When did you start the restoration?
I always tell people I started the restoration the day I bought her back in 1990. But to be realistic, I started in 2010.
How long did the restoration take?
Well, as of today she is still “work in progress.” I would have to say the work is about 60-70% complete. Pretty much all the mechanics are put back together; all that is left is wiring and finishing off the interior.
What were some of the challenges you faced during the process?
The first thing was to find someone to fix the front-end damage. I didn’t want some bonehead with a cutting torch to mess with my baby. Luckily, I found Mark Massey, of Old VW Restorations. He’s about 40 minutes from me and does awesome work. He grafted on the new front apron and painted her. I can’t tell you how happy I was! And best of all, he treats your car like it is his very own.
The other thing was to find a good supplier of quality parts. There are so many venders that gladly offer poor quality.
In your opinion, what makes the ’67 Beetle so unique?
The ’67 is unique because it is a hybrid, taking from both the old style beetle and the new style beetle, which is what attracted me to this year. You have those awesome bumpers with the overriders, low back seats; you have to open the hood to gas up. Then you have the 12-volt electrical system and the bigger engine.
What parts were the hardest to find?
I thought it would be the doors, seats, front clip, or hood, but those turned up as soon as I started looking. At this point in the restoration, the hard thing is that silly air cleaner bracket. I know they are out there, it’s just taking time! I have to say, The Samba has been a great resource to find parts. I now that I am in the home stretch and am sure I will realize other parts I need. Stay tuned for Part 2 of this interview.
What is your take on doing a 100% stock restoration VS non stock?
It really is up to the owner. You have to follow your heart and listen to your VW. That being said, I really hate to see someone cut into perfectly good German steel. I know some guys that are total purist, if you even have the wrong tires on your car, they won’t talk to you. I am not that way, I love to see a perfect stock car, but I enjoy a slammed bug with a big engine.
Any ’67 Beetle specific tips or words of wisdom you would like to offer?

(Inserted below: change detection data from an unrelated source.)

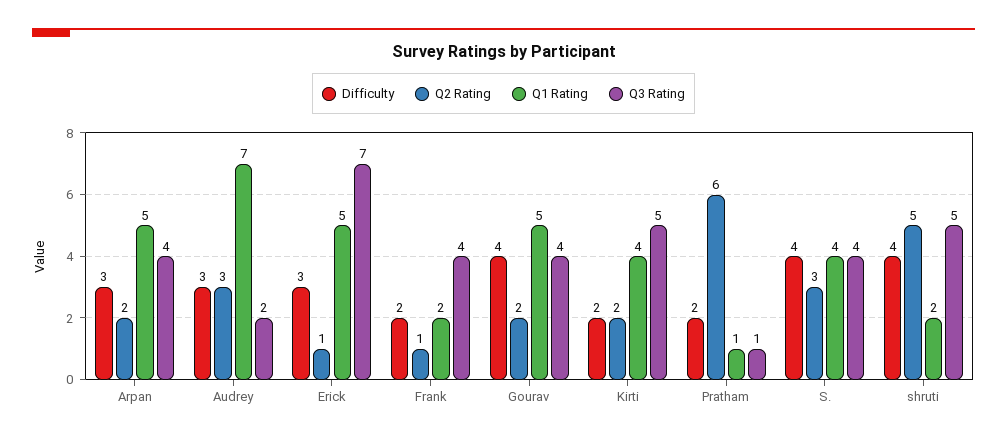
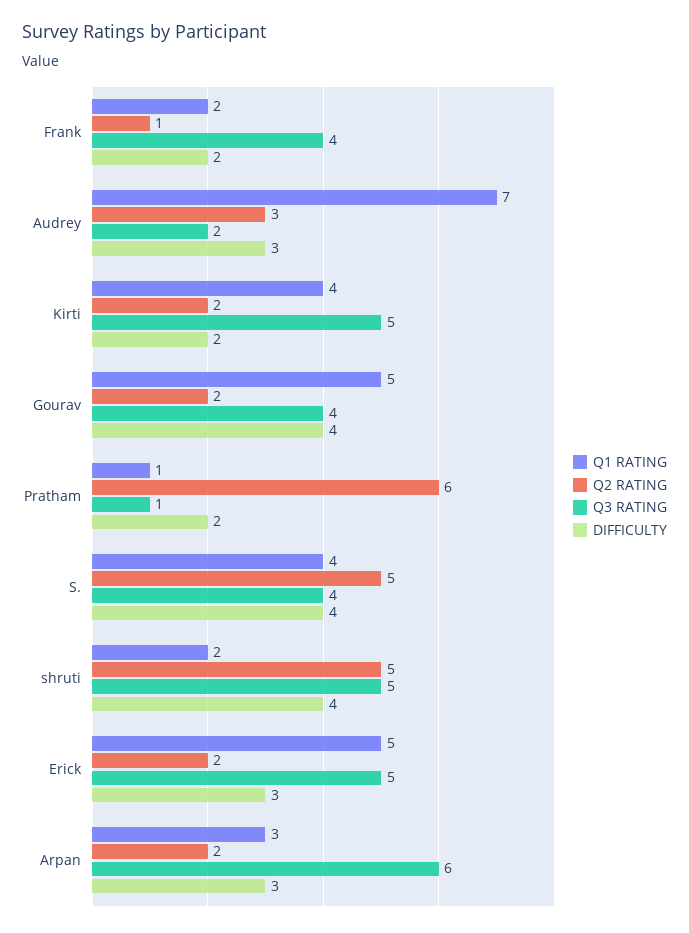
Q1 Rating, Arpan: 5 -> 3
Q3 Rating, Arpan: 4 -> 6
Q2 Rating, Erick: 1 -> 2
Q3 Rating, Erick: 7 -> 5
Q2 Rating, S.: 3 -> 5

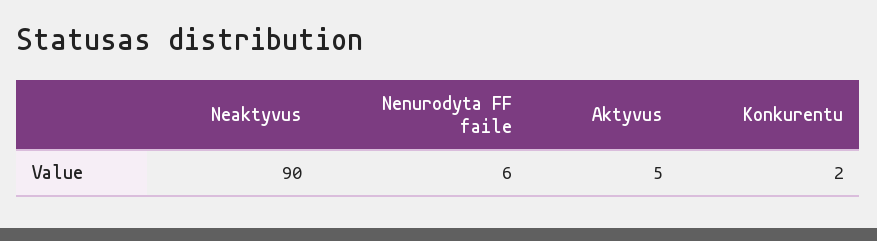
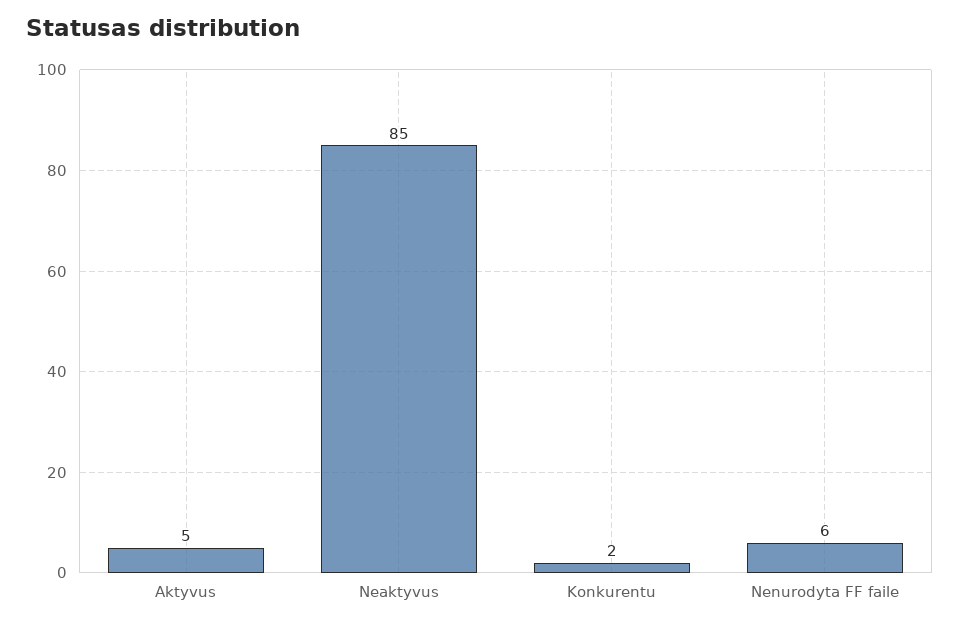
Neaktyvus: 90 -> 85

TAKE YOUR TIME! Do a lot of research. Find fellow enthusiasts like Eric Shoemaker here at 1967Beetle.com to ask questions. He’s a wealth of knowledge. I kick myself for not emailing him sooner. Don’t rush to get something together and end up destroying the part; I have done it. It’s is not worth it. Whatever you do with your restoration, drive and enjoy it! I keep a restoration bog, but have been a little slow updating. Here’s a video of us putting the body on. Thanks 1967beetle.com!
Thanks Rich for sharing your story with 1967beetle.com.